In the first paragraphs of the first draft of Pieces of You, published in an earlier post, I tried to create suspense but followed it with a flashback. According to Jeff Gerke in his book, The Art & Craft of Writing Christian Fiction,flashbacks are just another form of telling: “If the reader does need to know it, can you come up with an organic and chronological way to show it through scene and dialogue? Most likely, yes.” (2009, p. 165)

I have changed my first paragraph to the following. Is it better?

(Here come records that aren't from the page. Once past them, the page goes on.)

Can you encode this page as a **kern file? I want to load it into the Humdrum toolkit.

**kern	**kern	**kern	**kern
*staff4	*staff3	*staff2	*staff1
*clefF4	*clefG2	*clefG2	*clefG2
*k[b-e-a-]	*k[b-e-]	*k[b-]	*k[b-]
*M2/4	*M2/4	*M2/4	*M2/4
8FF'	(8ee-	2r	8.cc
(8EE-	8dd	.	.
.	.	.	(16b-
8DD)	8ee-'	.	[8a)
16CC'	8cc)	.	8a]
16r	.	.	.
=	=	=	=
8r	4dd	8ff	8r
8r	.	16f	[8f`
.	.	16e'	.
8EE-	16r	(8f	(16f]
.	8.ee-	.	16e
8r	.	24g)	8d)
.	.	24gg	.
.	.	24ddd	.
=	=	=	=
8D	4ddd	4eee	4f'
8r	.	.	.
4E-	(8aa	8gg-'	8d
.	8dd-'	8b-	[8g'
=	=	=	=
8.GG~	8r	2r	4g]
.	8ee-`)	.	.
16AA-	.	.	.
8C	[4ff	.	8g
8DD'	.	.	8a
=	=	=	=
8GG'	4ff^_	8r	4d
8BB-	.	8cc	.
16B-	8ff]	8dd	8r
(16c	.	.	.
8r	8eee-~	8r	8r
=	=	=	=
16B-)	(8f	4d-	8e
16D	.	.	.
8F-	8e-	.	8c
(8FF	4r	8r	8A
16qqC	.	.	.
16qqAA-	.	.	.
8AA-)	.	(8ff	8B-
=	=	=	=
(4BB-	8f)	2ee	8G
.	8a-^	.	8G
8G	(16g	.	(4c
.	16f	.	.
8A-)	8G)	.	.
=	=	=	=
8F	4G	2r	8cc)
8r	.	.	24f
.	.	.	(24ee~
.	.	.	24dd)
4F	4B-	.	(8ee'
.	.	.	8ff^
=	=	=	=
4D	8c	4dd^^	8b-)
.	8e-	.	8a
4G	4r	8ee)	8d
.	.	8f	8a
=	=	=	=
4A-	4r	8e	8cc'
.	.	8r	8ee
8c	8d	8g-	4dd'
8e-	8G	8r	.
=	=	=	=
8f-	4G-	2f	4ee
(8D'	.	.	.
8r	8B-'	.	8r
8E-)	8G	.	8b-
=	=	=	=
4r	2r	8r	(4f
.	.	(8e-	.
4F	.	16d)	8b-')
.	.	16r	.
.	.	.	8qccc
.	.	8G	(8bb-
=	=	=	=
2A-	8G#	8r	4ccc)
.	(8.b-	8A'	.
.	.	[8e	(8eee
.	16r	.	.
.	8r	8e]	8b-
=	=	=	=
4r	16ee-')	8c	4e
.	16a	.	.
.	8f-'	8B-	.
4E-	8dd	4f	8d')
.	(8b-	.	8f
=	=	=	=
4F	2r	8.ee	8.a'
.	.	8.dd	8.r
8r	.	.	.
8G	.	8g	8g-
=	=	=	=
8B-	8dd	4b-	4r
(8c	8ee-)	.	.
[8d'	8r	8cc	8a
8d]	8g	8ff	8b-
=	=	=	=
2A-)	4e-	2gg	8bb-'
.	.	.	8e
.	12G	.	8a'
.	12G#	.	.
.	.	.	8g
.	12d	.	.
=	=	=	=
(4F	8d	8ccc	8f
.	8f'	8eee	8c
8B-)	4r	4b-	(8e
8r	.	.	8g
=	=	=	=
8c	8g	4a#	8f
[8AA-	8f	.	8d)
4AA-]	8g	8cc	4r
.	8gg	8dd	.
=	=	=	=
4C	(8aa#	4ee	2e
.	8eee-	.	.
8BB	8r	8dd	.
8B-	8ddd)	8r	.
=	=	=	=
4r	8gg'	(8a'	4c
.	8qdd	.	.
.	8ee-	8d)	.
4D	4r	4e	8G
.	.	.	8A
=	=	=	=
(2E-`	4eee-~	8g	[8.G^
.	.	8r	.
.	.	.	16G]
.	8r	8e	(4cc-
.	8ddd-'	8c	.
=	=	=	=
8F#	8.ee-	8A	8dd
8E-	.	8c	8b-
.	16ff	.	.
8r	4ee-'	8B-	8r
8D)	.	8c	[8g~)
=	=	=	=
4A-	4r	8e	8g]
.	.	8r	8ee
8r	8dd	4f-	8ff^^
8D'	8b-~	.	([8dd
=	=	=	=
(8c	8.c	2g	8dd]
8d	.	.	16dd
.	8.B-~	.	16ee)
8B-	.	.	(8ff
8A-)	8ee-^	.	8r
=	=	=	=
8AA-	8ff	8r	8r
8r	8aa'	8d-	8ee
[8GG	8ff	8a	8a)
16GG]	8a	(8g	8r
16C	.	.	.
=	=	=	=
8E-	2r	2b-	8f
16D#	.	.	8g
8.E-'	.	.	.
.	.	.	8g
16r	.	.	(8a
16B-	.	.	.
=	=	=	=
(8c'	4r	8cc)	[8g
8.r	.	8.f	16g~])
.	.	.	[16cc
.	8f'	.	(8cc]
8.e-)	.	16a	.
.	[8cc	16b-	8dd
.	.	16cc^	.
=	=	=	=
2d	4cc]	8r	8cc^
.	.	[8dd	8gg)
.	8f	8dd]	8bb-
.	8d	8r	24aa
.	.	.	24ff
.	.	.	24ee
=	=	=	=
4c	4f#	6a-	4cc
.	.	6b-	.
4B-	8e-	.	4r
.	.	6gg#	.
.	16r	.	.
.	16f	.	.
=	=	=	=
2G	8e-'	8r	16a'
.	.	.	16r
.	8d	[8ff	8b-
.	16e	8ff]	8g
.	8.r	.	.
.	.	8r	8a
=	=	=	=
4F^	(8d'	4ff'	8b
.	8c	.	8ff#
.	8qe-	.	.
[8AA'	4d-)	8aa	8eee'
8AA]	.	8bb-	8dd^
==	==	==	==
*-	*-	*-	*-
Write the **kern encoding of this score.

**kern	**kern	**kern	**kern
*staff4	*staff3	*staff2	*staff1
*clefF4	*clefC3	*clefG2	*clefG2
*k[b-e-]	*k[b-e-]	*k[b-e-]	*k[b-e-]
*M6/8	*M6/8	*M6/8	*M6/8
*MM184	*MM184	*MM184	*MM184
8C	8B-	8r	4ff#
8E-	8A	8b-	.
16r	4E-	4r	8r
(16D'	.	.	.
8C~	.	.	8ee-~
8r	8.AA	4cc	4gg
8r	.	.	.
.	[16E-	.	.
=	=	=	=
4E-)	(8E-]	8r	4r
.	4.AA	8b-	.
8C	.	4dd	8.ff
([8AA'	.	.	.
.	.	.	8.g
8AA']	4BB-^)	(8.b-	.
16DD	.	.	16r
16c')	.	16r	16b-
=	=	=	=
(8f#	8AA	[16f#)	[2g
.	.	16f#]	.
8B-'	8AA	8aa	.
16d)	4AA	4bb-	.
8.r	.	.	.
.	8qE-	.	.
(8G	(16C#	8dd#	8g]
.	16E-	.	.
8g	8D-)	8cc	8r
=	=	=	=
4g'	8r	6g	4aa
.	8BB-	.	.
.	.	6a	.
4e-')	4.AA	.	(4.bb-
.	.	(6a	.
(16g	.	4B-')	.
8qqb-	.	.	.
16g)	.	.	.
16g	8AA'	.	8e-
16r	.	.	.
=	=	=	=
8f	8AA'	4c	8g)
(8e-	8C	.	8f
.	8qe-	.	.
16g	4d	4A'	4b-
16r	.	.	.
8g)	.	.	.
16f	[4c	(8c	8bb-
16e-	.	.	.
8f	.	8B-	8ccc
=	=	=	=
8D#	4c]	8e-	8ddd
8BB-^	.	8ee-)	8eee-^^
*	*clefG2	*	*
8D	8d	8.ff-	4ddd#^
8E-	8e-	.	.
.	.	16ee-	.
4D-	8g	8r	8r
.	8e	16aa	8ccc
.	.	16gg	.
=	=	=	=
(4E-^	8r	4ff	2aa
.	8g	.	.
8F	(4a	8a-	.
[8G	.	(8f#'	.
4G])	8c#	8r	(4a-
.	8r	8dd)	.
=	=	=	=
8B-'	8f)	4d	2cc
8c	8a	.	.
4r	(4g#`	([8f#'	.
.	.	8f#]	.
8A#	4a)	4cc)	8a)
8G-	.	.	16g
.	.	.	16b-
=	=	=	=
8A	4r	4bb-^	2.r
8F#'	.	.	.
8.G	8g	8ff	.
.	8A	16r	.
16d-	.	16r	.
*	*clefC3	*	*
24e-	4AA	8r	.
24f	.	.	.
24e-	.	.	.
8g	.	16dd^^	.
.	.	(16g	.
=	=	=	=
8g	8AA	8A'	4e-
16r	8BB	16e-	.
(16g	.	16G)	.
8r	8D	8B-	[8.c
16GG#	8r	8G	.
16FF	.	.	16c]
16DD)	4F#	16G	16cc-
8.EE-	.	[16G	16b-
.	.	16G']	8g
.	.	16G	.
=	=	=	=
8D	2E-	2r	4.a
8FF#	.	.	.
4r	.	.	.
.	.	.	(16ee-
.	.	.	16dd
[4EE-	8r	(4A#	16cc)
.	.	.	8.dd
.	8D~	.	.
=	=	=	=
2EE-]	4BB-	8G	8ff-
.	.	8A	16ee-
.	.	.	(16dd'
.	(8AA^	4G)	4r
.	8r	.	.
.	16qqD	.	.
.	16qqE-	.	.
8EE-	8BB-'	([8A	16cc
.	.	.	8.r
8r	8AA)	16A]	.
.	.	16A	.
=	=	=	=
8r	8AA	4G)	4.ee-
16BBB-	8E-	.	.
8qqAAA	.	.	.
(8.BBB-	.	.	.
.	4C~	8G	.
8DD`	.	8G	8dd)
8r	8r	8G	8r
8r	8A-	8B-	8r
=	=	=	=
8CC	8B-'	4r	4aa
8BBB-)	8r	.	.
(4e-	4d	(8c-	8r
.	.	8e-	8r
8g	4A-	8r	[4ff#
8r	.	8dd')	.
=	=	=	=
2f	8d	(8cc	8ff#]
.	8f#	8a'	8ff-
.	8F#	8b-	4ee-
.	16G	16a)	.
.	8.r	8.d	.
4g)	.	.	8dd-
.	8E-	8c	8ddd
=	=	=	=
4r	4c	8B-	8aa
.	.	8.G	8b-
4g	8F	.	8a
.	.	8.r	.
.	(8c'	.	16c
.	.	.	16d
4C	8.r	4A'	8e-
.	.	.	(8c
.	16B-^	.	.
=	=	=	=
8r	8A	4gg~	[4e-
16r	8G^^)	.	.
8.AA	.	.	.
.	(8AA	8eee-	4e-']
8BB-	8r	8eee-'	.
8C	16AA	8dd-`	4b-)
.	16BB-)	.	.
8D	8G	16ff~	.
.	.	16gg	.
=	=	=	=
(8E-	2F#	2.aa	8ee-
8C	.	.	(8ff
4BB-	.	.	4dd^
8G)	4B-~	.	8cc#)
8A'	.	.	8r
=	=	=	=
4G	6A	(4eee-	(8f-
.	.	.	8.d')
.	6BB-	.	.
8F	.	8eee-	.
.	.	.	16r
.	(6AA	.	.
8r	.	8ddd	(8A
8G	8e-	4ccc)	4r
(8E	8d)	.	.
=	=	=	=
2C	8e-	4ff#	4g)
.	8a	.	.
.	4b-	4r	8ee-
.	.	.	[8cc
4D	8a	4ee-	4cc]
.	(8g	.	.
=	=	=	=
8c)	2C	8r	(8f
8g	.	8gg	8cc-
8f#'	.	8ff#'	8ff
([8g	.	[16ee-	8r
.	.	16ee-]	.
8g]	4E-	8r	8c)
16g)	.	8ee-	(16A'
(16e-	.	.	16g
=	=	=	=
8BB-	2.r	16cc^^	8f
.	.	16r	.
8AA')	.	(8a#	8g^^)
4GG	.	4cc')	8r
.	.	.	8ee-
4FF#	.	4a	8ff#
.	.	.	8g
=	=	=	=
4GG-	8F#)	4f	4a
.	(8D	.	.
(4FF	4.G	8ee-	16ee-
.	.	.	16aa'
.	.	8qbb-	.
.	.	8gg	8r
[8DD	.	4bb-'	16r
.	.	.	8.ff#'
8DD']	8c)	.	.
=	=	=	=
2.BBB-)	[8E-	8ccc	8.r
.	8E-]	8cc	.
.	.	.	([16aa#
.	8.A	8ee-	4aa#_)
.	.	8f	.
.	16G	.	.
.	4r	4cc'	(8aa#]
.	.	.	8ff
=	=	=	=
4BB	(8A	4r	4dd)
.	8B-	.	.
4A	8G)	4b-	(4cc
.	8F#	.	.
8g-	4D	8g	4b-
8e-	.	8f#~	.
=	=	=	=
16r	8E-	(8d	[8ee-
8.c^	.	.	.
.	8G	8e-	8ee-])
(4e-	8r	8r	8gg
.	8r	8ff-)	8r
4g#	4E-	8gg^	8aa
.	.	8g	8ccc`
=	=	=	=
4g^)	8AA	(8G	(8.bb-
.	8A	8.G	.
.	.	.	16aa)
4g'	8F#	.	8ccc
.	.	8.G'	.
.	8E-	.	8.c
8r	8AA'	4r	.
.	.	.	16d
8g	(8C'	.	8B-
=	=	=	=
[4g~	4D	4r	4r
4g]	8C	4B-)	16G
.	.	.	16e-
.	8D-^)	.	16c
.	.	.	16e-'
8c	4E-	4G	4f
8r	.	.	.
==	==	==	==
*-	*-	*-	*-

He boarded the Swiss train alone, just after having made a quick call to schedule an appointment at the clinic. After finding his seat in the first class section’s quiet zone, Kirk drifted between reading a business magazine and speculating about the advantages of an early retirement. Startled by a peculiar sensation, almost like a gentle stroking of his tense neck muscles, he looked around. Seeing no one, he decided it must have been an overactive imagination relaying to sensory receptors his longing for a woman’s touch. His attention diverted, Kirk turned to stare through the window. Soon absorbed by the train’s unbroken motion and totally oblivious to the postcard view of majestic peaks framing the village-strewn valleys sweeping by, Kirk daydreamed his way to his destination, visited by specters from his past and a strange guest sharing the ride.